Yes, right here on Puget Sound, there is a magical isle, a veritable Brigadoon ringed by gentle waters, an enclave of all that is good, organic, and proper. A place we call Bainbridge Island, which The New York Times here celebrates in its travel section ("Havens," part of Great Homes and Destinations).
We learn that Bainbridge is a place of "Boutiques, galleries and restaurants," one inhabited by many second-home owners who enjoy its "charming amenities." But it's not just a gilded enclave for the rich, oh no. "Sheep graze behind a house, and a sign points the way to a stand that sells fresh eggs," the story tells us. It's a place where Martha Stewart could feel welcome, or New York Times editors on vacation or looking for retirement homes. (And yet no mention of resident writer David Guterson and other boldface names; they like their privacy on B.I.)

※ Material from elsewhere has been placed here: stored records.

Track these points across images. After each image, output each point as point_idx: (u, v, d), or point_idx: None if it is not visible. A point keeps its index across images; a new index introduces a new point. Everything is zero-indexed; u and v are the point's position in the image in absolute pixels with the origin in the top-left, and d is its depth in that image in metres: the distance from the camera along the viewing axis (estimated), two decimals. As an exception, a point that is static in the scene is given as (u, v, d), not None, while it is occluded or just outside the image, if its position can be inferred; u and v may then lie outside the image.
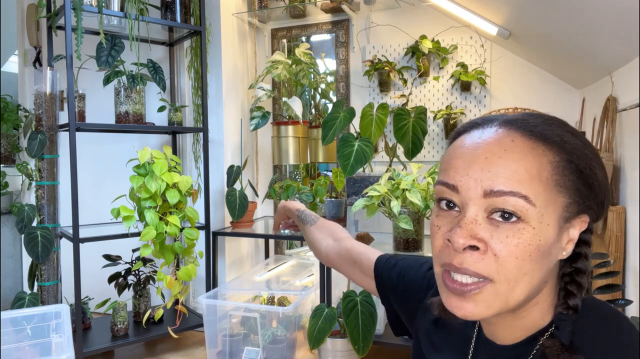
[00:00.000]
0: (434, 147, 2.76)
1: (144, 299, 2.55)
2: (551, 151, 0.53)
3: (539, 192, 0.51)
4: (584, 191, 0.54)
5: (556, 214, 0.52)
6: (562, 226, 0.53)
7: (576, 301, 0.55)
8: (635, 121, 1.67)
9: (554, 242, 0.52)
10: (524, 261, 0.51)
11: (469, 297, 0.53)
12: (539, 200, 0.51)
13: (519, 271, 0.51)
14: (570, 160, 0.53)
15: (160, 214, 2.20)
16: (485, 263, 0.52)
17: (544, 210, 0.51)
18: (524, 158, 0.52)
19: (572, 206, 0.53)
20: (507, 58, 2.60)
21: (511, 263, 0.51)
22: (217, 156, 2.81)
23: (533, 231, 0.51)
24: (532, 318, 0.58)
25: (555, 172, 0.52)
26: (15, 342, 1.84)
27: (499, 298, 0.52)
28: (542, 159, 0.52)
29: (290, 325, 2.25)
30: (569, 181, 0.53)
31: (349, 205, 2.44)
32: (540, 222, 0.51)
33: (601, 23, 1.62)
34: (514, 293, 0.52)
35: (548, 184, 0.52)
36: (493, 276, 0.52)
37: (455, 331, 0.69)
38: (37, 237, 2.17)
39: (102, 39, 2.23)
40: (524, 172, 0.51)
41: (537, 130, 0.54)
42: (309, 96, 3.23)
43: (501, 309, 0.53)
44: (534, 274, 0.52)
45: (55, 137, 2.28)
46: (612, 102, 1.83)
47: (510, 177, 0.51)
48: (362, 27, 2.87)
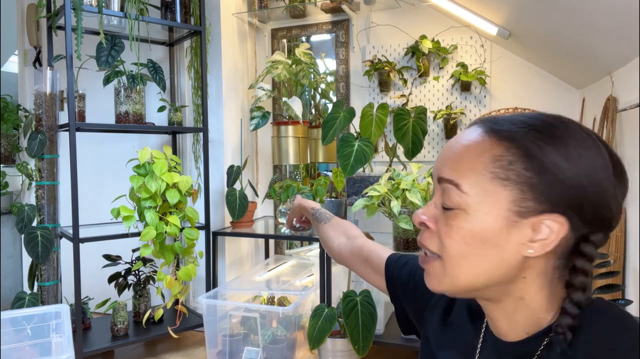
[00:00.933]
0: (434, 147, 2.76)
1: (144, 299, 2.55)
2: (499, 145, 0.55)
3: (474, 182, 0.55)
4: (543, 188, 0.53)
5: (500, 206, 0.54)
6: (514, 219, 0.54)
7: (567, 321, 0.55)
8: (635, 121, 1.67)
9: (499, 233, 0.54)
10: (458, 243, 0.56)
11: (427, 269, 0.61)
12: (474, 190, 0.55)
13: (456, 253, 0.56)
14: (524, 156, 0.53)
15: (160, 214, 2.21)
16: (432, 241, 0.59)
17: (481, 199, 0.55)
18: (468, 150, 0.56)
19: (526, 202, 0.53)
20: (507, 58, 2.60)
21: (448, 244, 0.57)
22: (217, 156, 2.81)
23: (467, 218, 0.55)
24: (524, 314, 0.59)
25: (495, 165, 0.54)
26: (15, 342, 1.84)
27: (446, 274, 0.58)
28: (484, 152, 0.55)
29: (290, 325, 2.25)
30: (517, 176, 0.53)
31: (349, 205, 2.44)
32: (475, 209, 0.55)
33: (601, 23, 1.62)
34: (457, 273, 0.57)
35: (484, 175, 0.55)
36: (440, 253, 0.58)
37: (464, 329, 0.70)
38: (37, 237, 2.17)
39: (102, 39, 2.23)
40: (464, 162, 0.56)
41: (494, 127, 0.57)
42: (309, 95, 3.23)
43: (451, 287, 0.59)
44: (477, 259, 0.56)
45: (55, 137, 2.28)
46: (612, 102, 1.83)
47: (452, 167, 0.57)
48: (362, 27, 2.87)
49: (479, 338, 0.67)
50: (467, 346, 0.68)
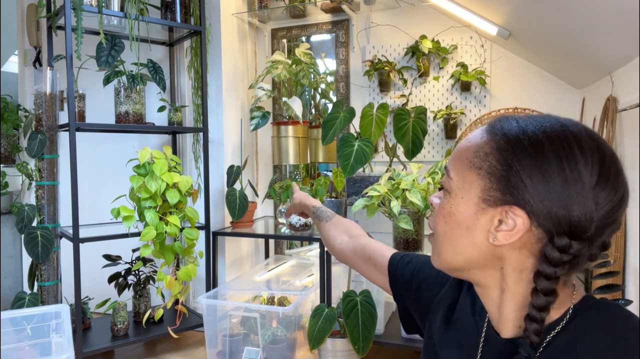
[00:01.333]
0: (434, 147, 2.76)
1: (144, 299, 2.55)
2: (485, 138, 0.60)
3: (458, 169, 0.62)
4: (512, 182, 0.56)
5: (472, 193, 0.60)
6: (481, 206, 0.59)
7: (532, 326, 0.55)
8: (635, 121, 1.67)
9: (469, 217, 0.60)
10: (439, 220, 0.64)
11: (431, 246, 0.68)
12: (457, 176, 0.62)
13: (440, 229, 0.64)
14: (498, 149, 0.58)
15: (160, 214, 2.21)
16: (432, 219, 0.66)
17: (460, 185, 0.61)
18: (466, 141, 0.63)
19: (492, 192, 0.58)
20: (507, 58, 2.60)
21: (435, 222, 0.65)
22: (217, 156, 2.81)
23: (449, 200, 0.62)
24: (512, 307, 0.61)
25: (475, 155, 0.60)
26: (15, 342, 1.84)
27: (436, 251, 0.66)
28: (473, 143, 0.61)
29: (290, 325, 2.25)
30: (491, 167, 0.58)
31: (349, 205, 2.44)
32: (455, 194, 0.62)
33: (601, 23, 1.62)
34: (442, 250, 0.64)
35: (464, 163, 0.61)
36: (433, 230, 0.66)
37: (467, 326, 0.71)
38: (37, 237, 2.17)
39: (102, 39, 2.23)
40: (457, 152, 0.64)
41: (493, 122, 0.62)
42: (309, 96, 3.23)
43: (442, 264, 0.65)
44: (454, 239, 0.62)
45: (55, 137, 2.28)
46: (612, 102, 1.83)
47: (451, 156, 0.65)
48: (362, 27, 2.87)
49: (481, 334, 0.68)
50: (469, 344, 0.68)
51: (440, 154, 2.74)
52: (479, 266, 0.62)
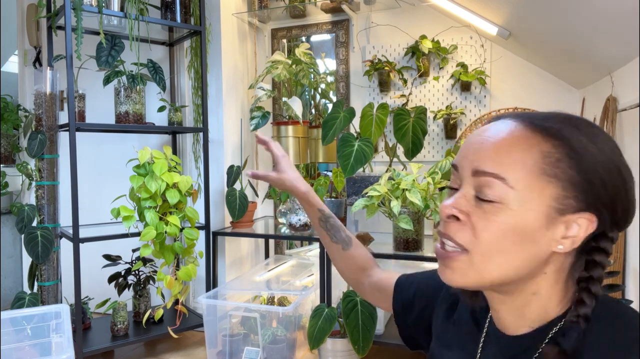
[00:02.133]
0: (434, 147, 2.76)
1: (144, 299, 2.55)
2: (547, 142, 0.55)
3: (520, 177, 0.54)
4: (584, 187, 0.54)
5: (543, 203, 0.54)
6: (553, 216, 0.55)
7: (586, 311, 0.56)
8: (635, 121, 1.67)
9: (538, 229, 0.55)
10: (497, 238, 0.55)
11: (448, 263, 0.58)
12: (520, 185, 0.54)
13: (492, 246, 0.55)
14: (570, 155, 0.54)
15: (160, 214, 2.21)
16: (463, 234, 0.57)
17: (526, 194, 0.54)
18: (514, 144, 0.55)
19: (567, 200, 0.54)
20: (507, 58, 2.60)
21: (484, 238, 0.55)
22: (217, 156, 2.81)
23: (510, 213, 0.54)
24: (534, 308, 0.59)
25: (544, 161, 0.54)
26: (15, 342, 1.84)
27: (473, 269, 0.57)
28: (532, 147, 0.55)
29: (290, 325, 2.25)
30: (563, 174, 0.54)
31: (349, 205, 2.44)
32: (520, 205, 0.54)
33: (601, 23, 1.62)
34: (487, 267, 0.56)
35: (532, 171, 0.54)
36: (469, 246, 0.56)
37: (468, 324, 0.70)
38: (37, 237, 2.17)
39: (102, 39, 2.23)
40: (509, 156, 0.55)
41: (537, 122, 0.56)
42: (309, 96, 3.23)
43: (477, 281, 0.57)
44: (512, 254, 0.55)
45: (55, 137, 2.28)
46: (612, 102, 1.83)
47: (495, 160, 0.55)
48: (362, 27, 2.87)
49: (482, 332, 0.67)
50: (470, 342, 0.68)
51: (440, 154, 2.74)
52: (527, 276, 0.57)
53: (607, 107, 1.86)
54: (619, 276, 1.77)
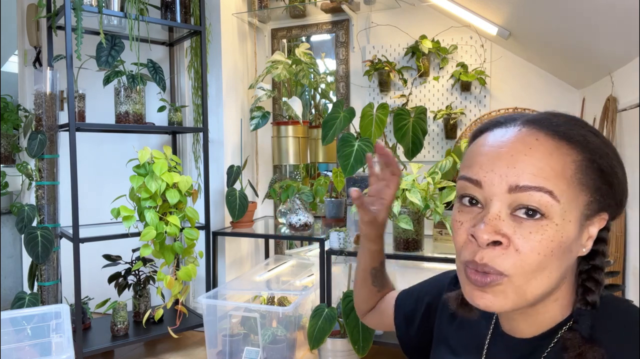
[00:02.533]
0: (434, 147, 2.76)
1: (144, 299, 2.55)
2: (574, 150, 0.54)
3: (563, 189, 0.52)
4: (604, 189, 0.55)
5: (578, 212, 0.53)
6: (582, 224, 0.54)
7: (594, 298, 0.56)
8: (635, 121, 1.67)
9: (575, 239, 0.54)
10: (545, 256, 0.52)
11: (489, 288, 0.54)
12: (563, 197, 0.52)
13: (538, 266, 0.52)
14: (593, 159, 0.54)
15: (160, 214, 2.20)
16: (505, 258, 0.52)
17: (567, 207, 0.52)
18: (549, 156, 0.53)
19: (592, 204, 0.55)
20: (507, 58, 2.60)
21: (532, 258, 0.52)
22: (217, 156, 2.81)
23: (556, 228, 0.52)
24: (551, 314, 0.59)
25: (579, 171, 0.53)
26: (15, 342, 1.83)
27: (516, 291, 0.53)
28: (566, 157, 0.53)
29: (290, 325, 2.25)
30: (591, 180, 0.54)
31: (349, 205, 2.44)
32: (563, 219, 0.52)
33: (601, 23, 1.62)
34: (531, 287, 0.53)
35: (572, 182, 0.53)
36: (510, 271, 0.52)
37: (471, 329, 0.70)
38: (37, 237, 2.17)
39: (102, 39, 2.23)
40: (549, 169, 0.52)
41: (560, 129, 0.55)
42: (309, 96, 3.23)
43: (519, 302, 0.54)
44: (553, 269, 0.53)
45: (55, 137, 2.28)
46: (612, 102, 1.83)
47: (536, 174, 0.52)
48: (362, 27, 2.87)
49: (487, 333, 0.67)
50: (475, 343, 0.68)
51: (440, 154, 2.74)
52: (558, 286, 0.56)
53: (607, 107, 1.86)
54: (619, 276, 1.77)
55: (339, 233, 2.23)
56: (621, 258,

Oh, but what's this? A cautionary note? The paper reports, "There is only one road from the mainland: the Agate Pass Bridge in Kitsap County, which enters the island from the northwest. There is no 24-hour ferry service to and from Seattle. The last ferry leaves Seattle at 1:35 a.m. on weekdays and at 2:10 a.m. on weekends."
Tell that to our Chris Kornelis, who know all about Bainbridge's elite, favored status when it comes to ferries, onboard WiFi, and other commuter perks.